Cat eye syndrome is a scarcely occurring genetic condition that may be present when people have additional copies of parts of the 22nd chromosome. Other names for this group of symptoms exist like Schmid-Fraccaro syndrome and Chromosome 22 Partial Tetrasomy. In the latter name, the “partial” means that additional copy or copies of chromosomes are incomplete or not normal. However, the name most associated with this disorder is Cat Eye syndrome, because in some individuals who have it, missing tissue from the eyes called coloboma, can give the pupils a catlike appearance; this symptom is not present in all people with the condition.
The degree to which Cat Eye syndrome is expressed can vary greatly. The two most common defects associated with it are coloboma and absence of the canal that forms the anus. Anal irregularities in females frequently include fissures into the vagina. When any of these defects are present, reconstruction or repair of this area is required.

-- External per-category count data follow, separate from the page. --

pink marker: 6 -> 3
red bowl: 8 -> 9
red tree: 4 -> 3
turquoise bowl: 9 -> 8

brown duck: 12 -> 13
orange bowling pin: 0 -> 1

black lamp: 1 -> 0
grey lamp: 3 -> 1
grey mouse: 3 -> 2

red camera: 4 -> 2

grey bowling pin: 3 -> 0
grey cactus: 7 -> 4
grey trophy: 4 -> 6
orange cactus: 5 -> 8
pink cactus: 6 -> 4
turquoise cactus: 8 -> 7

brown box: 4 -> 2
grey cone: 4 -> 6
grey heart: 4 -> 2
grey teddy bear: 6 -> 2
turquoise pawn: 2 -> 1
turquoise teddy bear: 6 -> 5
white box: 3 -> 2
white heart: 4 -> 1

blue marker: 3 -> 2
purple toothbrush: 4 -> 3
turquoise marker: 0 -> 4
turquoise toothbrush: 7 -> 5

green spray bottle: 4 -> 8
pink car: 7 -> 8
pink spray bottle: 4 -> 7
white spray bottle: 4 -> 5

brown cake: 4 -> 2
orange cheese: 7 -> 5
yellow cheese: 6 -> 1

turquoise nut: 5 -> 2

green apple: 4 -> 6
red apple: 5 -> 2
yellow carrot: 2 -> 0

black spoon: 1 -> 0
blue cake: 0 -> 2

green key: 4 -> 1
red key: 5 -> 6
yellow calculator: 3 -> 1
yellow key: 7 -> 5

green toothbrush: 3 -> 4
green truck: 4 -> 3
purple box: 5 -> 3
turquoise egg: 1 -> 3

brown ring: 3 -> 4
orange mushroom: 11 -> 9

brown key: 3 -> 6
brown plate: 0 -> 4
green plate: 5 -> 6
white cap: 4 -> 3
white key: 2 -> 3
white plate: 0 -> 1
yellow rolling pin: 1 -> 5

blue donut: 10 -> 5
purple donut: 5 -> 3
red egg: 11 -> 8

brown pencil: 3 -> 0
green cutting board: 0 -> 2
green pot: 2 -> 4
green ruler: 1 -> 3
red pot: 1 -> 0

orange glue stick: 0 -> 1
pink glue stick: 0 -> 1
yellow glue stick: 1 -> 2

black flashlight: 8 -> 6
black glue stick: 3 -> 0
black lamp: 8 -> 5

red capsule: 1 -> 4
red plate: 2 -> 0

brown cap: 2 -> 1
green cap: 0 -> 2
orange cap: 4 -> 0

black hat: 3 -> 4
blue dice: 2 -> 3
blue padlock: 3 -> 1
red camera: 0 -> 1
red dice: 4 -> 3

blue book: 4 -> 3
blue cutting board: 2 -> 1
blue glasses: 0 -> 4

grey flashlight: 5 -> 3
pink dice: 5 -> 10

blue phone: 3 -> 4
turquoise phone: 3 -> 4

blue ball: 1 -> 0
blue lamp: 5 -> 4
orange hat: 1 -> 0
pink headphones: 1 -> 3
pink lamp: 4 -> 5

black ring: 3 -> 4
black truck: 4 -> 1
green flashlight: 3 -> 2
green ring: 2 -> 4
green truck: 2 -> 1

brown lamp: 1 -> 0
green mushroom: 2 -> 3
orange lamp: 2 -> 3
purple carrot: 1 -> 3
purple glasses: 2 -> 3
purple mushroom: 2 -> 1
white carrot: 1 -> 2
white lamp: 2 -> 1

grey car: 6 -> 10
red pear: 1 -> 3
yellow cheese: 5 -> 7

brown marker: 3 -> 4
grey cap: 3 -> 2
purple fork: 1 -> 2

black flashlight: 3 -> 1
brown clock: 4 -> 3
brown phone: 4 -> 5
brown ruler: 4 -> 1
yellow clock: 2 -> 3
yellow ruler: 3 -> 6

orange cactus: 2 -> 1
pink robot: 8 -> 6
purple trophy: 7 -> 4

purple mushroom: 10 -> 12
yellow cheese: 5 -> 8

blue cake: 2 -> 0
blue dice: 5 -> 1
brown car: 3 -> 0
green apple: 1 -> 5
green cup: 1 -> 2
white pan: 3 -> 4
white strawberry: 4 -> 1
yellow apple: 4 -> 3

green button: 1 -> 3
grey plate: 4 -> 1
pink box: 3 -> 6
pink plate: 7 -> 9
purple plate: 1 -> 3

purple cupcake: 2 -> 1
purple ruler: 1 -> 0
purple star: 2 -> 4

Other defects associated with this condition include eyelid folds that may slant downward, eyes that are widely spaced apart, and depressions in the skin in front of the ears, which may also be misshapen. More severe defects that might necessitate repair present too, in some cases. These are a wide range of congenital heart defects, cleft palate defects, and malformations or defects in the urinary tract, which may involve the kidneys.
Some kids born with cat eye syndrome have mild mental retardation, but this is not always the case. They may be slightly shorter than peers. On rare occasions, they will also present with some malformations of the skeleton.
It isn’t always known exactly how Cat Eye syndrome manifests. It can occur in families and people who have the disorder have a one in two chance of passing it onto offspring. It’s thought that some people have the condition in very mild form, don’t know it, and may pass it on, but degree of inheritance from a family member who doesn’t have it, isn’t very clearly understood. The majority of kids born with this condition are the first kids in their family to have it.
Though the condition does incorporate a variety of defects that can be severe, outlook for people with Cat Eye syndrome is usually good. It does depend on related defect severity and successful treatment of whatever defects exists, particularly in heart, palate or urinary tract, in addition to treatment of any malformations of the anus. When these conditions can be addressed, many people will live a full life, may have children, and quite possibly will have very normal existences, particularly if they do not suffer from retardation.